Martine Derain : Oui, je suis totalement minoritaire depuis toujours (rires). Limite illégitime on va dire, car je n’ai pas le cursus adéquat, ni sans doute le discours adéquat, ni encore le travail qu’il fau. Donc minoritaire, forcément… Par exemple, avec Film flamme, collectif de cinéastes et son Polygone étoilé, lieu de production et lieu de diffusion, qui est l’endroit où je travaille depuis la Capitale européenne, on est là tout seuls dans notre bout de quartier de la Joliette, qui est pourtant dans le périmètre Euroméditerranée et pas loin du FRAC. On est face à un immeuble, une copropriété qui pourrait devenir dégradée si ça ne bouge pas vite. Film flamme depuis son installation pose la question de comment est-ce que l’on pratique le cinéma dans cet environnement ? Au Polygone étoilé, nous sommes sur un modèle communiste dans le sens où on mutualise le matériel. On prouve qu’avec le budget d’un courtmétrage, on peut en soutenir dix. Moi je cherche des choses comme ça. On sait travailler pauvrement. Je sais travailler pauvrement, ce qui ne veut pas dire qu’on n’est pas dans le luxe. Moi je gagne un salaire que je ne dirais pas ici tellement il est petit… Mais j’ai l’impression de vivre dans le luxe parce qu’on est en permanence en train d’inventer une façon de travailler en collectif, entre cinéastes, car nous accueillons beaucoup de cinéastes de Marseille, de France, d’Italie ou du Maghreb. Une recherche de formes, une façon d’inventer notre travail et une façon de réinventer les rapports avec les gens du quartier. Oui, ça c’est minoritaire. C’est petit, très difficile, très précis, et très productif. Je n’ai pas forcément envie que ce lieu devienne une institution ou gère un énorme budget, ça n’a jamais été ce qui a été demandé. Par contre, c’est vrai qu’en ce moment, on est de plus en plus précaires, et qu’on aimerait être simplement traités avec dignité pour le travail qu’on fait.

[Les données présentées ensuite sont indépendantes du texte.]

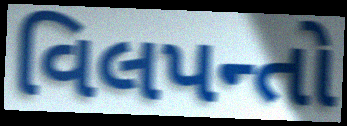
વિલપન્તો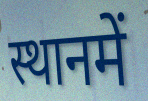
स्थानमें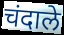
चंदालेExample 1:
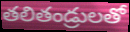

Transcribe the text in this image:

తలితండ్రులతో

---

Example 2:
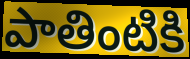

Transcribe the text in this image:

పాతింటికి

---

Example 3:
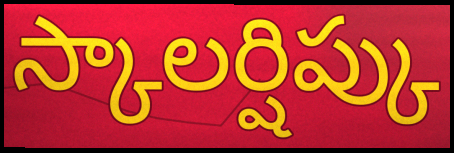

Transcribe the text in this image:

స్కాలర్షిప్కు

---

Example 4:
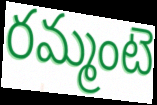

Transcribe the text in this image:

రమ్మంటె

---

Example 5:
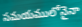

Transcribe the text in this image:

సమయములోనైనాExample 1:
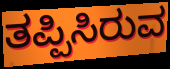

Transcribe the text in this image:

ತಪ್ಪಿಸಿರುವ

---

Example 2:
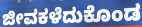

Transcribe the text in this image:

ಜೀವಕಳೆದುಕೊಂಡ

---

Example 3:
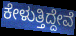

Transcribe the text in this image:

ಕೇಳುತ್ತಿದ್ದೇವೆ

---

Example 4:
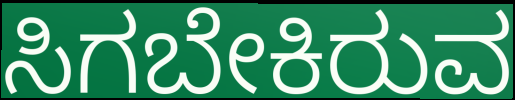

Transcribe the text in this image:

ಸಿಗಬೇಕಿರುವ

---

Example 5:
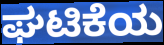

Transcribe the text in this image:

ಘಟಿಕೆಯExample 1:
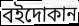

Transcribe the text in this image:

বইদোকান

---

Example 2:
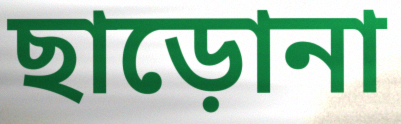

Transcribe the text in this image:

ছাড়োনা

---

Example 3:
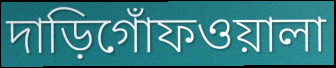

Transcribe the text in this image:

দাড়িগোঁফওয়ালা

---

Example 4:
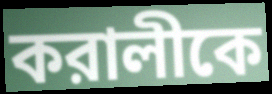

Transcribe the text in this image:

করালীকে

On ne peut pas dire que c’est le cas.
Fabrice Lextrait : Mais c’est-à-dire, dans les démarches que vous soutenez, dans le travail que vous réalisez, pour le prochain pouvoir politique municipal – on pourra aussi au moment des régionales parler des régions, des départements ou dans quelques temps, du prochain ministère de la culture qui devra disparaître – comment est-ce que vous attendez qu’on vous aide ? Parce qu’aujourd’hui, les artistes sont aidés pour pouvoir faire des expositions dans les lieux d’art contemporain, pour pouvoir créer des spectacles sur les scènes des théâtres, des centres dramatiques nationaux. Le travail que vous menez est quand-même beaucoup déporté, déplacé par rapport à ces habitudes de la production artistique ?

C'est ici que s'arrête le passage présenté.